*** Opening of The data ***

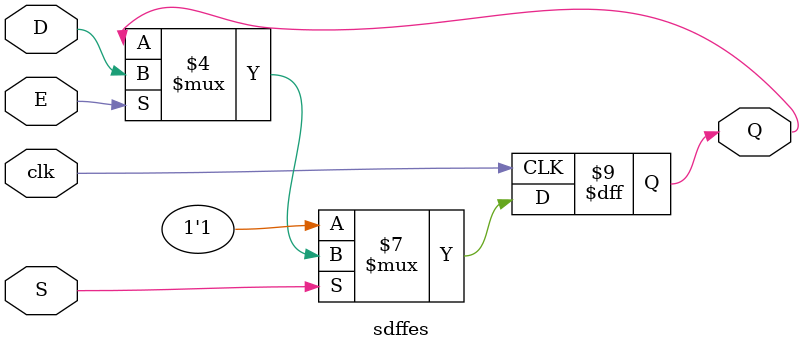
<source format=v>
module sdffes(D,clk,E,S,Q);
input D;      // Data input 
input clk;    // clock input 
input E;      // enable 
input S;      // set input 
output reg Q;     // output Q 

always @(posedge clk) 

begin
	if (S == 1'b0) begin // sync. set active low
            Q <= 1'b1;
	end 
	else if (E == 1'b1) begin
            Q <= D; 
        end
end 
endmodule 

</source>
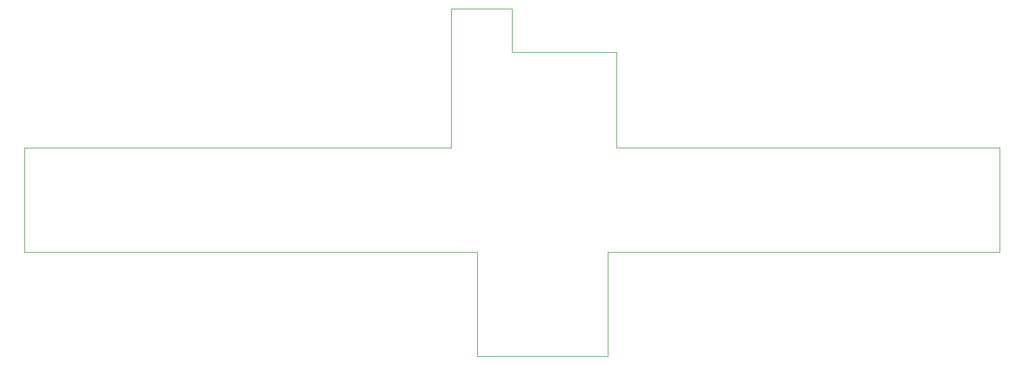
<source format=gbr>
G04 #@! TF.GenerationSoftware,KiCad,Pcbnew,5.1.2-f72e74a~84~ubuntu18.04.1*
G04 #@! TF.CreationDate,2019-11-12T11:29:02+01:00*
G04 #@! TF.ProjectId,matched_rf_amp,6d617463-6865-4645-9f72-665f616d702e,rev?*
G04 #@! TF.SameCoordinates,Original*
G04 #@! TF.FileFunction,Profile,NP*
%FSLAX46Y46*%
G04 Gerber Fmt 4.6, Leading zero omitted, Abs format (unit mm)*
G04 Created by KiCad (PCBNEW 5.1.2-f72e74a~84~ubuntu18.04.1) date 2019-11-12 11:29:02*
%MOMM*%
%LPD*%
G04 APERTURE LIST*
%ADD10C,0.050000*%
G04 APERTURE END LIST*
D10*
X135890000Y-96520000D02*
X135890000Y-101600000D01*
X144780000Y-96520000D02*
X135890000Y-96520000D01*
X144780000Y-102870000D02*
X144780000Y-96520000D01*
X160020000Y-102870000D02*
X144780000Y-102870000D01*
X160020000Y-116840000D02*
X160020000Y-102870000D01*
X176530000Y-116840000D02*
X160020000Y-116840000D01*
X73660000Y-132080000D02*
X114300000Y-132080000D01*
X73660000Y-116840000D02*
X73660000Y-132080000D01*
X114300000Y-116840000D02*
X73660000Y-116840000D01*
X215900000Y-132080000D02*
X176530000Y-132080000D01*
X215900000Y-116840000D02*
X215900000Y-132080000D01*
X176530000Y-116840000D02*
X215900000Y-116840000D01*
X135890000Y-116840000D02*
X135890000Y-101600000D01*
X135890000Y-116840000D02*
X114300000Y-116840000D01*
X158750000Y-132080000D02*
X176530000Y-132080000D01*
X158750000Y-147320000D02*
X158750000Y-132080000D01*
X139700000Y-147320000D02*
X158750000Y-147320000D01*
X139700000Y-132080000D02*
X139700000Y-147320000D01*
X114300000Y-132080000D02*
X139700000Y-132080000D01*
M02*

</source>
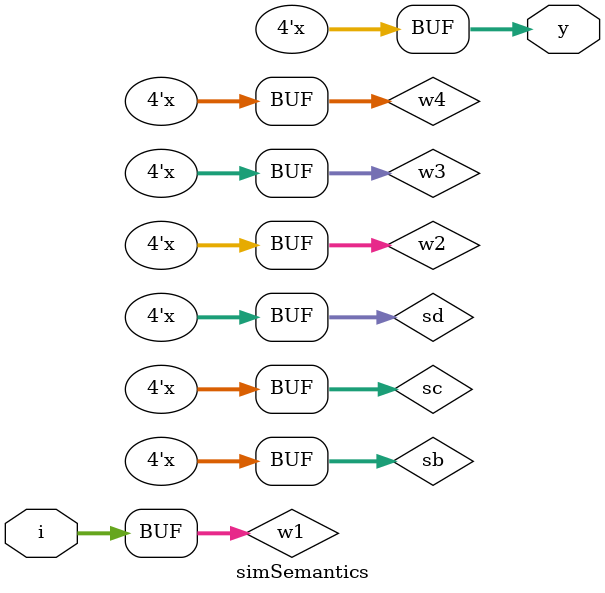
<source format=v>
`timescale 1ns/100ps

module simSemantics (i, y);
   input [3:0] i;
   output [3:0] y;

   wire [3:0] 	w1, w2, w3, w4;
   reg [3:0] 	sb=0, sc=0, sd=0;

   assign w1 = i;
   assign w2 = sb;
   assign w3 = sb;
   assign w4 = sc;
   assign y = sd;

   always @(w1 or w3) begin // block C
      sc = sc + 1;
   end

   always @(w1) begin  // block B
      sb = sb + 1;
   end

   always @(w2 or w4) begin // block D
      sd = sd + 1;
   end
endmodule

</source>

*** Close of The data ***

*What to work on:*
Looking only at the entries, count the lines that contain the word "always", then state that count and nothing else.

*Answer area:*
4